*** Block opens ***

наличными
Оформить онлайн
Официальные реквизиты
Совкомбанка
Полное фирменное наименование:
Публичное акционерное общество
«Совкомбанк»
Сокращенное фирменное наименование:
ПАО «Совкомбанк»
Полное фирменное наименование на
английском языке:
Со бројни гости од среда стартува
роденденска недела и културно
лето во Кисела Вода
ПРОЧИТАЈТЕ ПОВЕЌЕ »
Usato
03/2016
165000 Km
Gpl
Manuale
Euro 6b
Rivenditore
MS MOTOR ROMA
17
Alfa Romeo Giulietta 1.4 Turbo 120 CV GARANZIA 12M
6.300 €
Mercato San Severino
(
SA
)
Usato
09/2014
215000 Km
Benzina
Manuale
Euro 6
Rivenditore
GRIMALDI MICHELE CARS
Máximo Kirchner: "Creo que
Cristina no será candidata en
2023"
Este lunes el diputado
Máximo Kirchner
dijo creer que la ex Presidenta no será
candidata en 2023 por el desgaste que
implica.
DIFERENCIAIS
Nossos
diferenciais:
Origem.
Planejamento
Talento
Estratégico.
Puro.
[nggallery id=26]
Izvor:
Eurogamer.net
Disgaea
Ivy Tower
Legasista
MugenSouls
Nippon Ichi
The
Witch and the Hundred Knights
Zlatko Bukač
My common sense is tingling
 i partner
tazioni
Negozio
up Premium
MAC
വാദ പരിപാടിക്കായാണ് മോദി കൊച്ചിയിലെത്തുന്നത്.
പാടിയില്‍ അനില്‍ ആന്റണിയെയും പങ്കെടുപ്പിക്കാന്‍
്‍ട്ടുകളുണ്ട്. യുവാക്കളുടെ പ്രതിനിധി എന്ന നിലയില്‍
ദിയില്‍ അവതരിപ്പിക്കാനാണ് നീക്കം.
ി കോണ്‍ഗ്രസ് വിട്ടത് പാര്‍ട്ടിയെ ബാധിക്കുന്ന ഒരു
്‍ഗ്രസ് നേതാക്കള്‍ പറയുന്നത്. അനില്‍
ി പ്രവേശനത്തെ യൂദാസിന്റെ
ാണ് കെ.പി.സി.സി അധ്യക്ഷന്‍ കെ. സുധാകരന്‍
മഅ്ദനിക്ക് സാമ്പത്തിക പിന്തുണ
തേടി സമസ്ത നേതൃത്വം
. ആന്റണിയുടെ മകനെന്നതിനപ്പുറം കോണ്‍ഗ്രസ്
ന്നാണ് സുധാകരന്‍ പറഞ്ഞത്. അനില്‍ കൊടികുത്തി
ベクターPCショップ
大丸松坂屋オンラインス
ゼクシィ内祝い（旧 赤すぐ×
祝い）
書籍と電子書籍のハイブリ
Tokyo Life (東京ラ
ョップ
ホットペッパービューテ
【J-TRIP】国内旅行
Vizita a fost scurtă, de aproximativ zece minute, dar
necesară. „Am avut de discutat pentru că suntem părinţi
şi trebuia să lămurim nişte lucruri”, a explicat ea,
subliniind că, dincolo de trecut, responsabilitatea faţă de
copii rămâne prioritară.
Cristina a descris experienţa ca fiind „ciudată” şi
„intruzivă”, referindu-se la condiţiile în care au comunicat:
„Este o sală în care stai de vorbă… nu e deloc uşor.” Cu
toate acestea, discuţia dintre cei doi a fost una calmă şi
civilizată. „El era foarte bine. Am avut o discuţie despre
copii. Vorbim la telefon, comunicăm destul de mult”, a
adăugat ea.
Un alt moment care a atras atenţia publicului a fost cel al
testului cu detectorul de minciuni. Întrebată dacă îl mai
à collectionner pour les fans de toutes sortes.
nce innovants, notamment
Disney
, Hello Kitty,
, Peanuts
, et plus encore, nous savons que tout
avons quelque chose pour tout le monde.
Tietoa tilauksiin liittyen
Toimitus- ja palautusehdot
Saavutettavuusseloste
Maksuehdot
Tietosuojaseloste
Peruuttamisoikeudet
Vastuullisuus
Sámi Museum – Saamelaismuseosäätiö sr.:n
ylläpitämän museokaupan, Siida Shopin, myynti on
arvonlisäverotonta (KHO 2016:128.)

*** Block closes ***

Each line of the listing is to be repeated without alteration.

▸ OUTPUT FOR THIS EXERCISE:
наличными
Оформить онлайн
Официальные реквизиты
Совкомбанка
Полное фирменное наименование:
Публичное акционерное общество
«Совкомбанк»
Сокращенное фирменное наименование:
ПАО «Совкомбанк»
Полное фирменное наименование на
английском языке:
Со бројни гости од среда стартува
роденденска недела и културно
лето во Кисела Вода
ПРОЧИТАЈТЕ ПОВЕЌЕ »
Usato
03/2016
165000 Km
Gpl
Manuale
Euro 6b
Rivenditore
MS MOTOR ROMA
17
Alfa Romeo Giulietta 1.4 Turbo 120 CV GARANZIA 12M
6.300 €
Mercato San Severino
(
SA
)
Usato
09/2014
215000 Km
Benzina
Manuale
Euro 6
Rivenditore
GRIMALDI MICHELE CARS
Máximo Kirchner: "Creo que
Cristina no será candidata en
2023"
Este lunes el diputado
Máximo Kirchner
dijo creer que la ex Presidenta no será
candidata en 2023 por el desgaste que
implica.
DIFERENCIAIS
Nossos
diferenciais:
Origem.
Planejamento
Talento
Estratégico.
Puro.
[nggallery id=26]
Izvor:
Eurogamer.net
Disgaea
Ivy Tower
Legasista
MugenSouls
Nippon Ichi
The
Witch and the Hundred Knights
Zlatko Bukač
My common sense is tingling
 i partner
tazioni
Negozio
up Premium
MAC
വാദ പരിപാടിക്കായാണ് മോദി കൊച്ചിയിലെത്തുന്നത്.
പാടിയില്‍ അനില്‍ ആന്റണിയെയും പങ്കെടുപ്പിക്കാന്‍
്‍ട്ടുകളുണ്ട്. യുവാക്കളുടെ പ്രതിനിധി എന്ന നിലയില്‍
ദിയില്‍ അവതരിപ്പിക്കാനാണ് നീക്കം.
ി കോണ്‍ഗ്രസ് വിട്ടത് പാര്‍ട്ടിയെ ബാധിക്കുന്ന ഒരു
്‍ഗ്രസ് നേതാക്കള്‍ പറയുന്നത്. അനില്‍
ി പ്രവേശനത്തെ യൂദാസിന്റെ
ാണ് കെ.പി.സി.സി അധ്യക്ഷന്‍ കെ. സുധാകരന്‍
മഅ്ദനിക്ക് സാമ്പത്തിക പിന്തുണ
തേടി സമസ്ത നേതൃത്വം
. ആന്റണിയുടെ മകനെന്നതിനപ്പുറം കോണ്‍ഗ്രസ്
ന്നാണ് സുധാകരന്‍ പറഞ്ഞത്. അനില്‍ കൊടികുത്തി
ベクターPCショップ
大丸松坂屋オンラインス
ゼクシィ内祝い（旧 赤すぐ×
祝い）
書籍と電子書籍のハイブリ
Tokyo Life (東京ラ
ョップ
ホットペッパービューテ
【J-TRIP】国内旅行
Vizita a fost scurtă, de aproximativ zece minute, dar
necesară. „Am avut de discutat pentru că suntem părinţi
şi trebuia să lămurim nişte lucruri”, a explicat ea,
subliniind că, dincolo de trecut, responsabilitatea faţă de
copii rămâne prioritară.
Cristina a descris experienţa ca fiind „ciudată” şi
„intruzivă”, referindu-se la condiţiile în care au comunicat:
„Este o sală în care stai de vorbă… nu e deloc uşor.” Cu
toate acestea, discuţia dintre cei doi a fost una calmă şi
civilizată. „El era foarte bine. Am avut o discuţie despre
copii. Vorbim la telefon, comunicăm destul de mult”, a
adăugat ea.
Un alt moment care a atras atenţia publicului a fost cel al
testului cu detectorul de minciuni. Întrebată dacă îl mai
à collectionner pour les fans de toutes sortes.
nce innovants, notamment
Disney
, Hello Kitty,
, Peanuts
, et plus encore, nous savons que tout
avons quelque chose pour tout le monde.
Tietoa tilauksiin liittyen
Toimitus- ja palautusehdot
Saavutettavuusseloste
Maksuehdot
Tietosuojaseloste
Peruuttamisoikeudet
Vastuullisuus
Sámi Museum – Saamelaismuseosäätiö sr.:n
ylläpitämän museokaupan, Siida Shopin, myynti on
arvonlisäverotonta (KHO 2016:128.)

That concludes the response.